Dia menutup pintu mobil yang dia kendarai sendiri, dia sudah belajar untuk mengendarai mobil sendiri, wanita modern yang tidak bisa mengendarai mobil, rasanya akan sangat ketinggalan zaman, karena itu semenjak bibinya mengalami kecelakaan karena kebakaran itu, dia bertekat untuk bisa mengendarai mobilnya sendiri, dan untungnya dia cepat belajar dan dia hari ini harus pergi keluar untuk sekedar mengisi waktu kosongnya, tinggal di istana sendirian, sungguh tak enak, kakaknya harus mengurus istrinya yang sakit, keluarganya juga sepertinya punya urusan masing-masing yang menurut Jenny bukanlah urusannya, karena itu dia putuskan untuk sekedar berjalan-jalan di kota, apa lagi yang bisa dia lakukan, lagi pula dia mendapat undangan dari Anxel, anak perdana menteri yang dia kenal sebelum, Anxel mengajaknya pergi untuk makan siang di sebuah restoran mewah bergaya eropa kuno.

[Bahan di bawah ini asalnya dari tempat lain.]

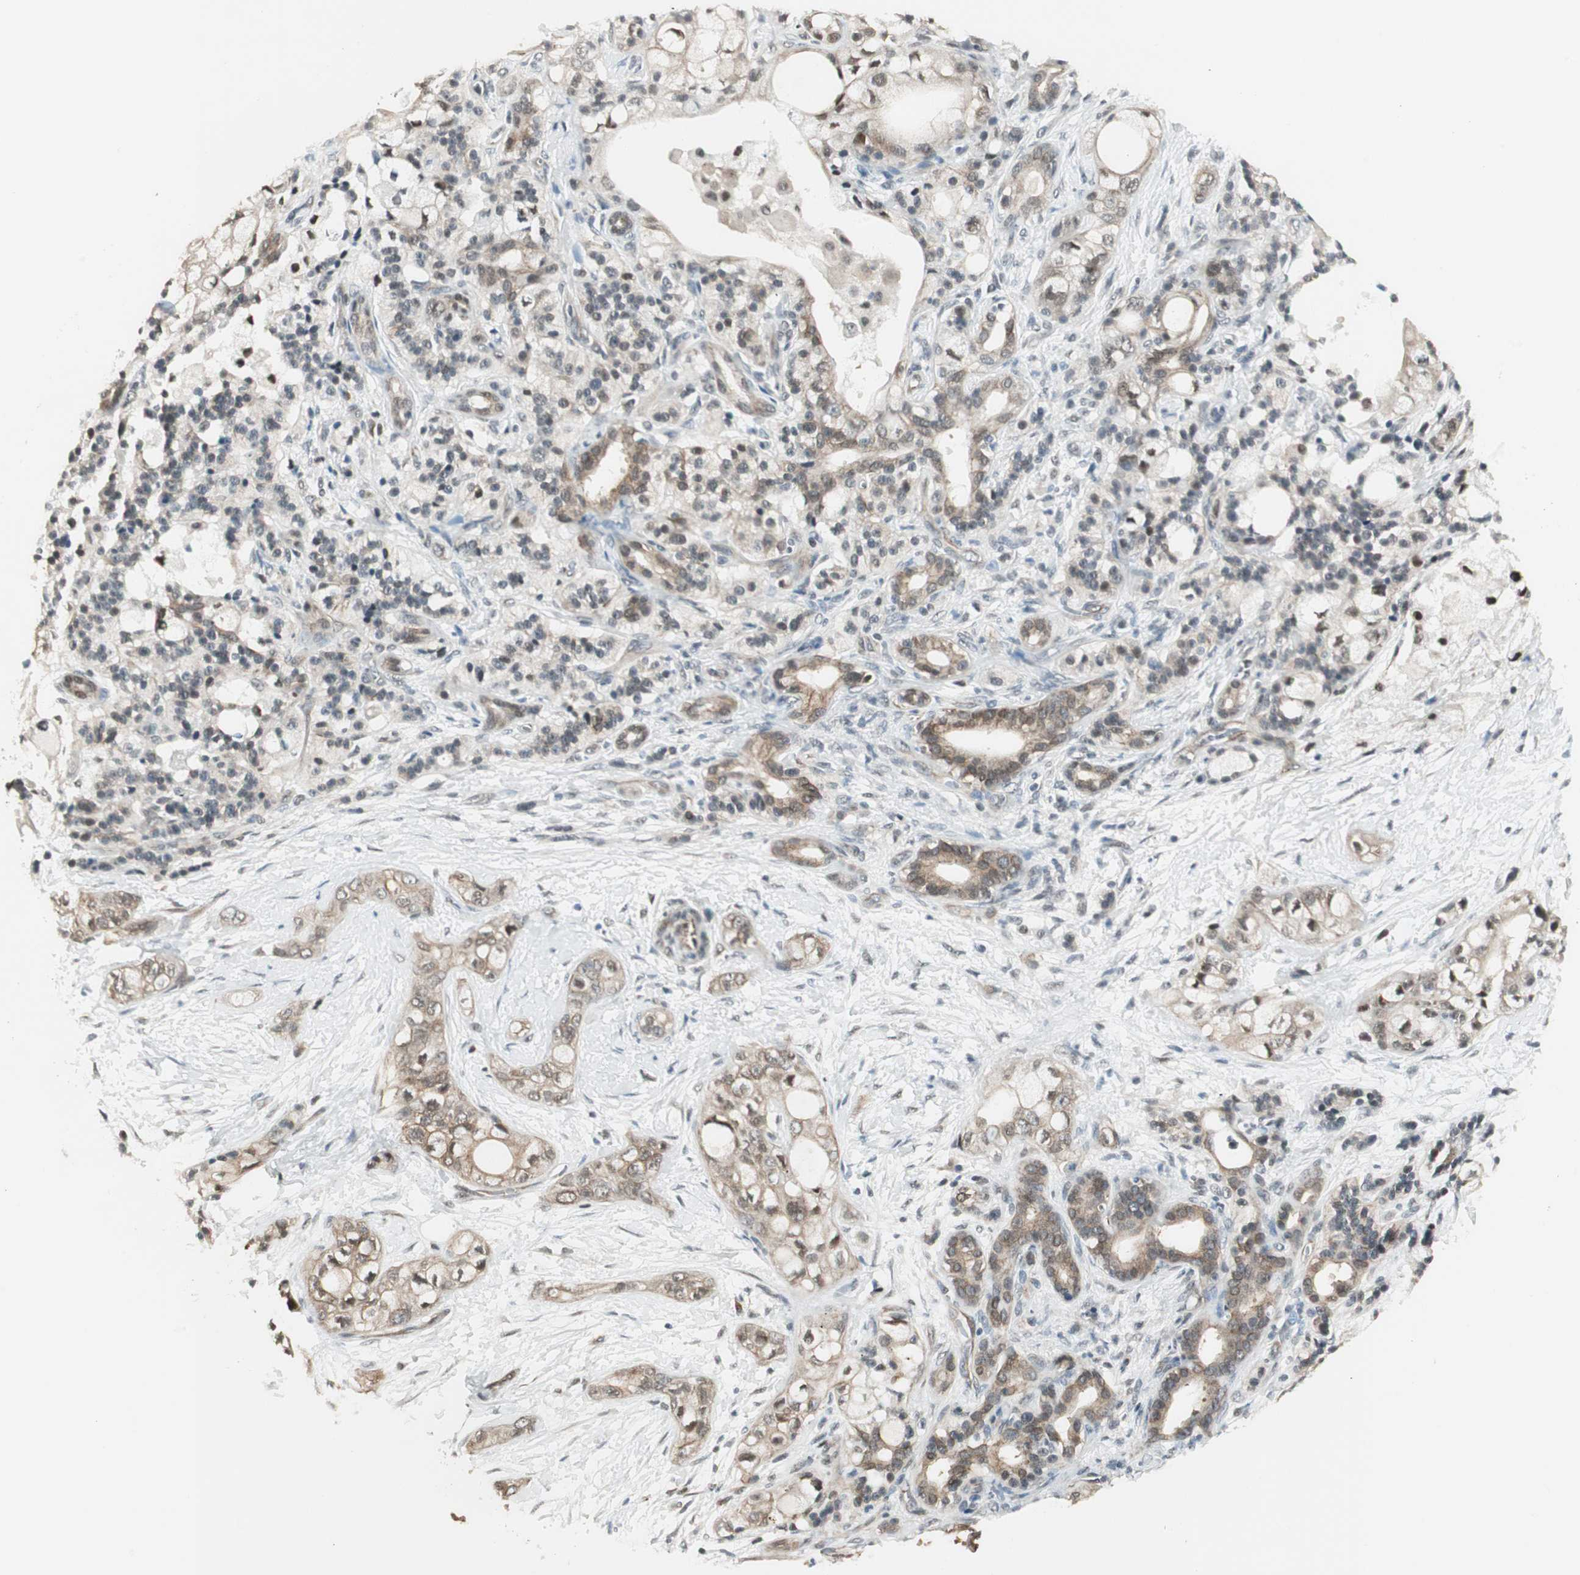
{"staining": {"intensity": "moderate", "quantity": ">75%", "location": "cytoplasmic/membranous,nuclear"}, "tissue": "pancreatic cancer", "cell_type": "Tumor cells", "image_type": "cancer", "snomed": [{"axis": "morphology", "description": "Adenocarcinoma, NOS"}, {"axis": "topography", "description": "Pancreas"}], "caption": "The histopathology image shows immunohistochemical staining of adenocarcinoma (pancreatic). There is moderate cytoplasmic/membranous and nuclear staining is seen in approximately >75% of tumor cells.", "gene": "ZBTB17", "patient": {"sex": "male", "age": 70}}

Jenny masuk berjalan dengan sangat anggun, gaun berwarna silver dengan aksen rumbai yang mewah itu bergoyang bersamaan dengan langkahnya, dia lalu masuk ke dalam restoran yang tampak sangat mewah itu, sebuah lagu klasik terdengar mengalun lembut menyambutnya. Seorang pria berbaju rapi mendatanginya.
"Tuan Anxel Bernando," kata Jenny melepaskan kaca mata coklat besar dari matanya, membuat pria yang dia tanya tadi sedikit terkesima.
"Ehm, Tuan Anxel Bernando, beliau menunggu Anda di bagian taman tengah, silakan saya akan mengantar Anda, " kata pria itu yang mencoba berbicara sesopan mungkin, tahu bahwa Jenny pasti bukan wanita sembarangan.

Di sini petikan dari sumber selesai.